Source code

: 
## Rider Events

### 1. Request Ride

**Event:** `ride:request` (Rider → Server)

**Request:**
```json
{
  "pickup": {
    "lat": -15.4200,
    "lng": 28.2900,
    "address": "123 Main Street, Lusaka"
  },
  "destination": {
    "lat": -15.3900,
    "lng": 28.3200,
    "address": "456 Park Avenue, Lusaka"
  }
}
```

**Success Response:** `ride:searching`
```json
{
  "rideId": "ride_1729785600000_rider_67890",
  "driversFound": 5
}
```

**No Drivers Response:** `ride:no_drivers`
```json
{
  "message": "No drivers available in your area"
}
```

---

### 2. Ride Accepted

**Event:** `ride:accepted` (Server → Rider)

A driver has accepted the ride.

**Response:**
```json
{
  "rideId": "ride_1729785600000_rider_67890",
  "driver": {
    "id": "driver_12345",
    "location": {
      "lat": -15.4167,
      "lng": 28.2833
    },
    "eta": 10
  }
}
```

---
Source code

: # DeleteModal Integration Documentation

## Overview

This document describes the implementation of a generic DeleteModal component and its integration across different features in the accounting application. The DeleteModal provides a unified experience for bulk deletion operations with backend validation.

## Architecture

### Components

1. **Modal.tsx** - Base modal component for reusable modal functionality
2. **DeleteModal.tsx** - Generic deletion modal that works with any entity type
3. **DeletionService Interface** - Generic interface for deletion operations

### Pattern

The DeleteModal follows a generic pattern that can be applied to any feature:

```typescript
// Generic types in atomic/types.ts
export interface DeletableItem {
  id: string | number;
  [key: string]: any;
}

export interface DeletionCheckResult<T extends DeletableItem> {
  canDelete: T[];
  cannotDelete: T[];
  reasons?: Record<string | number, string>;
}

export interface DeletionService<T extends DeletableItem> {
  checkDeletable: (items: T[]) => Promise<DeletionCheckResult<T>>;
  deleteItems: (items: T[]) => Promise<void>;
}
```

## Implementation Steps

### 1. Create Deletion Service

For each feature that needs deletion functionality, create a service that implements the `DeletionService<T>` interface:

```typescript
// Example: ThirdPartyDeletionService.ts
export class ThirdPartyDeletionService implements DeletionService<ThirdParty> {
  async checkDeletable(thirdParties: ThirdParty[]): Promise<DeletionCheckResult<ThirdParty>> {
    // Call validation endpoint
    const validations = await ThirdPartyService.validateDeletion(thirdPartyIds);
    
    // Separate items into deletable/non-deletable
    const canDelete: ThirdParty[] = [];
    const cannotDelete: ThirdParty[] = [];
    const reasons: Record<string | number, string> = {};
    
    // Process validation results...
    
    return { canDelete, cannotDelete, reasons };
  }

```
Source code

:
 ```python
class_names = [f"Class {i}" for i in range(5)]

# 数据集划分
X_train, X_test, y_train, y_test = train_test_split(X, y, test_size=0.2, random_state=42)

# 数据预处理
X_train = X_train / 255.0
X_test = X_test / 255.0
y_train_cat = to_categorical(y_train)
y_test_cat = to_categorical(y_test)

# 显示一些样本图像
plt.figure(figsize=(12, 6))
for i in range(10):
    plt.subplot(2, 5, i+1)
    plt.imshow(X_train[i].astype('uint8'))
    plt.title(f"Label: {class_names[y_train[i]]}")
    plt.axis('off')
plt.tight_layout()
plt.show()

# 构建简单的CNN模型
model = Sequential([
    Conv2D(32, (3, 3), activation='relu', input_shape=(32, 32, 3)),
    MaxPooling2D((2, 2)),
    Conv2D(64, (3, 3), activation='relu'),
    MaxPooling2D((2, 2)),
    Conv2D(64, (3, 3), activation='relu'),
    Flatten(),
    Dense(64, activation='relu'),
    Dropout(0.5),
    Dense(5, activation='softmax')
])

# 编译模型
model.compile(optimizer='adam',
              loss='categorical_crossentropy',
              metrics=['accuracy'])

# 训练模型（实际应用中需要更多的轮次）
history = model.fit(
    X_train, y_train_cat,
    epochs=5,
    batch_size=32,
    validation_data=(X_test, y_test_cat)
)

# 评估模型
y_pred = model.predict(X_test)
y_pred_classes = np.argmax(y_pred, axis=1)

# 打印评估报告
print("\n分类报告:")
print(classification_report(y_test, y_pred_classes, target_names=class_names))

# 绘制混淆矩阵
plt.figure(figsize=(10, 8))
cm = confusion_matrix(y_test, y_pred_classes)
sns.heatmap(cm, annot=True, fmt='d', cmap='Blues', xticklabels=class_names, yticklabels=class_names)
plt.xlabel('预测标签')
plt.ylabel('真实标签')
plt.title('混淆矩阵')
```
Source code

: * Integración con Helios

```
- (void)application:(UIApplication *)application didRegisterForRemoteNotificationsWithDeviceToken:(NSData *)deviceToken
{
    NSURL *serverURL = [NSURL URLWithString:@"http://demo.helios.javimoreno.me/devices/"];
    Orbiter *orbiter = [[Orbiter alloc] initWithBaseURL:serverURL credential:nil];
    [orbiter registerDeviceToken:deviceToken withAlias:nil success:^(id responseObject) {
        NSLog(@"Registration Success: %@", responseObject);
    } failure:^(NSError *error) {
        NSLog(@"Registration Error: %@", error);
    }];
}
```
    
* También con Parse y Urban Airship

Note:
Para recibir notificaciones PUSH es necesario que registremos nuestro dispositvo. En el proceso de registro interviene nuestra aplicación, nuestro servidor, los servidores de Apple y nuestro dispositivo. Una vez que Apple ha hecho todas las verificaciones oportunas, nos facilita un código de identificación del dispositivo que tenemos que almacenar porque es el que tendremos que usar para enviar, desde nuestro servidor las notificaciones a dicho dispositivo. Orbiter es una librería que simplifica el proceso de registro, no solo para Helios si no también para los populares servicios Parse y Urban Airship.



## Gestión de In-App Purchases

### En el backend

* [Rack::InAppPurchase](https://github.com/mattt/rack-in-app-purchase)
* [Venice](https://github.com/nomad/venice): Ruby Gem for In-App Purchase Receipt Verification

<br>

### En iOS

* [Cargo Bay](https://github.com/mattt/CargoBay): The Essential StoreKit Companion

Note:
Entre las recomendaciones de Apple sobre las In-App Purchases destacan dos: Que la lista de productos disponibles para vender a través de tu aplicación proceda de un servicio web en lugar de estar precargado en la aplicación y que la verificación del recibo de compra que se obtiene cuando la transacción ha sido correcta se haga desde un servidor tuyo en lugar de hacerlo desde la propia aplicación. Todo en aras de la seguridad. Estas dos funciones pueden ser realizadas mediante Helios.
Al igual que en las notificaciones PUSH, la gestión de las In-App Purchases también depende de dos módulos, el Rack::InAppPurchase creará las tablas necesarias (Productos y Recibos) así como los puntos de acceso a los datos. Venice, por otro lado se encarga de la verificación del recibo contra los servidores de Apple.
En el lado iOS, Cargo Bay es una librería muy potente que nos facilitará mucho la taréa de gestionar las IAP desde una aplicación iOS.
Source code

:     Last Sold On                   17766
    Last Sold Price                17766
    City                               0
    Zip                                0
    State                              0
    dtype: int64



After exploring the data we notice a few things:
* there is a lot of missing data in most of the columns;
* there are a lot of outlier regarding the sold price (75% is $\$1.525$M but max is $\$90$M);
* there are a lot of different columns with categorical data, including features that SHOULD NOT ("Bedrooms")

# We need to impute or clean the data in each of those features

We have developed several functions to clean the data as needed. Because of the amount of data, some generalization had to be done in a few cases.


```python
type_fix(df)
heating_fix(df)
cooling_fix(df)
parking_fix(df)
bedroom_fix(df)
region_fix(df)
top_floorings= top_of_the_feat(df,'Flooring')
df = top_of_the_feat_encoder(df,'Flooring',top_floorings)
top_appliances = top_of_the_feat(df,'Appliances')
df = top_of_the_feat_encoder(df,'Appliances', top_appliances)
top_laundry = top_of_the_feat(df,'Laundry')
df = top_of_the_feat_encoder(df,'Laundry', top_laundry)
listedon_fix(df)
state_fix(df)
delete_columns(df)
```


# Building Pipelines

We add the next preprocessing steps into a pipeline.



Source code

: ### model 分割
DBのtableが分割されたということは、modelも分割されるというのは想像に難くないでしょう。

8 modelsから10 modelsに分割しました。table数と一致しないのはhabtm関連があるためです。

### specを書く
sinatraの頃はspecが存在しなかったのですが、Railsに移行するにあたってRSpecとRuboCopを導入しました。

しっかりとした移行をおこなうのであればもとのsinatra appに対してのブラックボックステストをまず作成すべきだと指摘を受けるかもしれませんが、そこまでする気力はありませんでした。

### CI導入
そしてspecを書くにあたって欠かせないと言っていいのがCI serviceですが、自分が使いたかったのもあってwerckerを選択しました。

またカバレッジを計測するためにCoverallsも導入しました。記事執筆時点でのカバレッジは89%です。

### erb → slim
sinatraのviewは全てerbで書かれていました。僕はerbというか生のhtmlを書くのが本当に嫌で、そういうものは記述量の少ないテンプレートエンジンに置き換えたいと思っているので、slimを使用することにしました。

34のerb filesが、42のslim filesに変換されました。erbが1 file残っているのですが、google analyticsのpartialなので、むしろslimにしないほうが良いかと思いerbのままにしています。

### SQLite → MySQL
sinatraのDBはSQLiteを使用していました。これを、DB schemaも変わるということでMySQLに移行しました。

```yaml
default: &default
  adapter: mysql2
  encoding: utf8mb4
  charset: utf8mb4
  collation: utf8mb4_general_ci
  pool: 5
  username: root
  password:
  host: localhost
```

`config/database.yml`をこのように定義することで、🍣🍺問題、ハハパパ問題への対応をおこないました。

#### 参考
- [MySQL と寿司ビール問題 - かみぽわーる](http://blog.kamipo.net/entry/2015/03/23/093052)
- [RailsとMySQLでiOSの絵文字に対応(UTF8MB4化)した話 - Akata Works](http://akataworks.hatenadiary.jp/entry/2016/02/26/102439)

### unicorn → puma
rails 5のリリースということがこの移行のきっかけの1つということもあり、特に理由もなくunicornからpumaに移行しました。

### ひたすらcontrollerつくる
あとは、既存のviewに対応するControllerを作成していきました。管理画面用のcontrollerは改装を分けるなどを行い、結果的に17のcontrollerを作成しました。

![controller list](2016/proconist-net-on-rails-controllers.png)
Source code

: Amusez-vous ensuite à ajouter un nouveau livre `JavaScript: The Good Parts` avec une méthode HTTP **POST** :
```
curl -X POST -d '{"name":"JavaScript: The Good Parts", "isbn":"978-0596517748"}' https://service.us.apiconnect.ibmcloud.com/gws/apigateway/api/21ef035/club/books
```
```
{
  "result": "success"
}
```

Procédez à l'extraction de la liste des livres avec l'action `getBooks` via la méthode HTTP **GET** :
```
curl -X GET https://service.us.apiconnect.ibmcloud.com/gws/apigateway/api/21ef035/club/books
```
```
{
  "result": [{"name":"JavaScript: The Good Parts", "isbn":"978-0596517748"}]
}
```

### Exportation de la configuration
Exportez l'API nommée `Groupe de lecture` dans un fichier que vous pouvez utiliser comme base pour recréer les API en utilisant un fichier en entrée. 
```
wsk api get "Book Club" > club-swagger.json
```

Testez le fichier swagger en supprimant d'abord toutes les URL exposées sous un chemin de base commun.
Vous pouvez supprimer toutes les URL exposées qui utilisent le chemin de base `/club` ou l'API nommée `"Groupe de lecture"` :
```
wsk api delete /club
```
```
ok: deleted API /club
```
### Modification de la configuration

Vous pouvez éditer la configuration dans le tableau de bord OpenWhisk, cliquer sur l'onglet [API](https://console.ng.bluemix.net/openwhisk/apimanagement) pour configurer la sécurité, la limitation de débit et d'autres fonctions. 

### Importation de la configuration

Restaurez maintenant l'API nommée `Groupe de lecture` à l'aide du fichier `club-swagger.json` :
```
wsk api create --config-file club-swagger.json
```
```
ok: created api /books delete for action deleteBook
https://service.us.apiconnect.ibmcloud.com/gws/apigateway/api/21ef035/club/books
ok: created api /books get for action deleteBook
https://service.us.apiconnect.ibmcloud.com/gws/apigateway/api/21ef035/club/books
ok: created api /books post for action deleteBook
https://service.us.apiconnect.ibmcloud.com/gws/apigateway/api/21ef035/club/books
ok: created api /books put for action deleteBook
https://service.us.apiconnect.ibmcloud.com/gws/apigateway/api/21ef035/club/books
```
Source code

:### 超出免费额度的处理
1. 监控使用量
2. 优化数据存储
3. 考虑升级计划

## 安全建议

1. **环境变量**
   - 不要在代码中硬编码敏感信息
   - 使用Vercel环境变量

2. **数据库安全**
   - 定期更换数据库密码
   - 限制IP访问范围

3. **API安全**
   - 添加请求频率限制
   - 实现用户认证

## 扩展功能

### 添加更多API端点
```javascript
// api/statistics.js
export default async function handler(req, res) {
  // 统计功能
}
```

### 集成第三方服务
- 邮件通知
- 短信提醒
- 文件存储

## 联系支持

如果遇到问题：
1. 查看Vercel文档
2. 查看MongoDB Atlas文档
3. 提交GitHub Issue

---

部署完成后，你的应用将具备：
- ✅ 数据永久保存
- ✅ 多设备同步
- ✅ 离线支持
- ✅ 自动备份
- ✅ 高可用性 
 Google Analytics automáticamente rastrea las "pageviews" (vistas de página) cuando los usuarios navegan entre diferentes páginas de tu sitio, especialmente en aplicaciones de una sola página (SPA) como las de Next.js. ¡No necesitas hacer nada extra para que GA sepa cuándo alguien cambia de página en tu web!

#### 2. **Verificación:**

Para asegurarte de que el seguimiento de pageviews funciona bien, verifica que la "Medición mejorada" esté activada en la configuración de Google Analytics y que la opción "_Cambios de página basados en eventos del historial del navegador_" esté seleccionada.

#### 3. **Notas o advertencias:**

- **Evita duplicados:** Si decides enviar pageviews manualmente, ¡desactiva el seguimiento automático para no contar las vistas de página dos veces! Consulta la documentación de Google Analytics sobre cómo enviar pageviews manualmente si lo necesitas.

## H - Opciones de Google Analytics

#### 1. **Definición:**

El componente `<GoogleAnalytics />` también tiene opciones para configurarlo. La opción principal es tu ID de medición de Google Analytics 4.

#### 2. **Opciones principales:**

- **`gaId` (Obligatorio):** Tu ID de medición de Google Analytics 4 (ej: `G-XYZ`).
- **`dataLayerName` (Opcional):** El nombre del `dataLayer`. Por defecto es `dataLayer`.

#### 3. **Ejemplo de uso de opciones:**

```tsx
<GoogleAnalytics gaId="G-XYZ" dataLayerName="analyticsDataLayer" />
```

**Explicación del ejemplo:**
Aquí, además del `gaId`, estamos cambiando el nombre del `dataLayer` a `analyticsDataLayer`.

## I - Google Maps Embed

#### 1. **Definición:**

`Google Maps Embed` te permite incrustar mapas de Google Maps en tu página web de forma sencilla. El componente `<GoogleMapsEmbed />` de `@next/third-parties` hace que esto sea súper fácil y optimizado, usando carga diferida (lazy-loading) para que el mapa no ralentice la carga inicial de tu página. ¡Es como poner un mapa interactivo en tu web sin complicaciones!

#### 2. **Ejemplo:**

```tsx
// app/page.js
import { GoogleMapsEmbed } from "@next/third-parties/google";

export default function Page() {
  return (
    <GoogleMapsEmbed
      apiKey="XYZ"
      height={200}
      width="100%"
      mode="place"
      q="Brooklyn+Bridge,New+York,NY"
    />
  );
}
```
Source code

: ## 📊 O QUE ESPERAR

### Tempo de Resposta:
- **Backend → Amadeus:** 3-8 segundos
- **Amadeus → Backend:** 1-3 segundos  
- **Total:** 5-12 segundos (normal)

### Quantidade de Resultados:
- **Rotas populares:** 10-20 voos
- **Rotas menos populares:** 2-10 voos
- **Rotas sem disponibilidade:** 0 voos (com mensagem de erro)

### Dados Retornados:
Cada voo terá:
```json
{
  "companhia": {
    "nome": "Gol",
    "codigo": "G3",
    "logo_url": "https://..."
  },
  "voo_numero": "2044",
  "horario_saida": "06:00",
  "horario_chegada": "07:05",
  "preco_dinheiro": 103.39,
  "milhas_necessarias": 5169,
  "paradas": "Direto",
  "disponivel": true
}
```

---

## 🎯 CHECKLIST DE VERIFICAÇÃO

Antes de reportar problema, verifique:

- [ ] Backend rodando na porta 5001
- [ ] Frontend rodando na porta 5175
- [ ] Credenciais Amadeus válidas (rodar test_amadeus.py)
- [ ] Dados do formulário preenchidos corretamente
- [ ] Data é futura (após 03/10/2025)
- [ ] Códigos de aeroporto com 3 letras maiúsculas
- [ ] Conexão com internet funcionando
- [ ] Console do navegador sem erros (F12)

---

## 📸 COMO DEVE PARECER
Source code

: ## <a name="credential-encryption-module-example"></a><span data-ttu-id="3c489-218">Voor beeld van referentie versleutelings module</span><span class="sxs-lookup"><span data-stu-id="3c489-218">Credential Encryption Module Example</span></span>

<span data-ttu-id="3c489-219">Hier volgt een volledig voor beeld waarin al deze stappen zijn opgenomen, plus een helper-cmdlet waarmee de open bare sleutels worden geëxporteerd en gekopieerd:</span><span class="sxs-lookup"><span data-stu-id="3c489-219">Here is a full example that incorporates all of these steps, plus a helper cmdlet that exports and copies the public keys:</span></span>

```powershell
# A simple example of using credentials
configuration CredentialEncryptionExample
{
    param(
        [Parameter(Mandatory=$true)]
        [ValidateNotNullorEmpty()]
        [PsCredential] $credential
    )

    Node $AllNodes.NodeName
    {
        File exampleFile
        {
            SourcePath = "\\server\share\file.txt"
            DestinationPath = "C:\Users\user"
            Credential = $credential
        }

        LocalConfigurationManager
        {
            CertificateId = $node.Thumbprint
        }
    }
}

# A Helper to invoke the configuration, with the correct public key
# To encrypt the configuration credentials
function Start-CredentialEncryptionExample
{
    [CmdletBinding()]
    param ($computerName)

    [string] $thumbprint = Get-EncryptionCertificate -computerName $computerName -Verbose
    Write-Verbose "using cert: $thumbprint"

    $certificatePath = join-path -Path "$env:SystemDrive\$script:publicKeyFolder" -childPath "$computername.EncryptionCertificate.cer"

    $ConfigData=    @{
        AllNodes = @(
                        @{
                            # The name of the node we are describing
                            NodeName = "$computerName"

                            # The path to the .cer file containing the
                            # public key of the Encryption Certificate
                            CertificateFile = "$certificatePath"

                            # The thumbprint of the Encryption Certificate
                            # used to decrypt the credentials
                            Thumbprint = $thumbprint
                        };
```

• • • •

WHAT YOU SHOULD DO -
When a line in the material includes the word "ThirdPartyDeletionService", copy it out.

OUTPUT OF THE TASK -
// Example: ThirdPartyDeletionService.ts
export class ThirdPartyDeletionService implements DeletionService<ThirdParty> {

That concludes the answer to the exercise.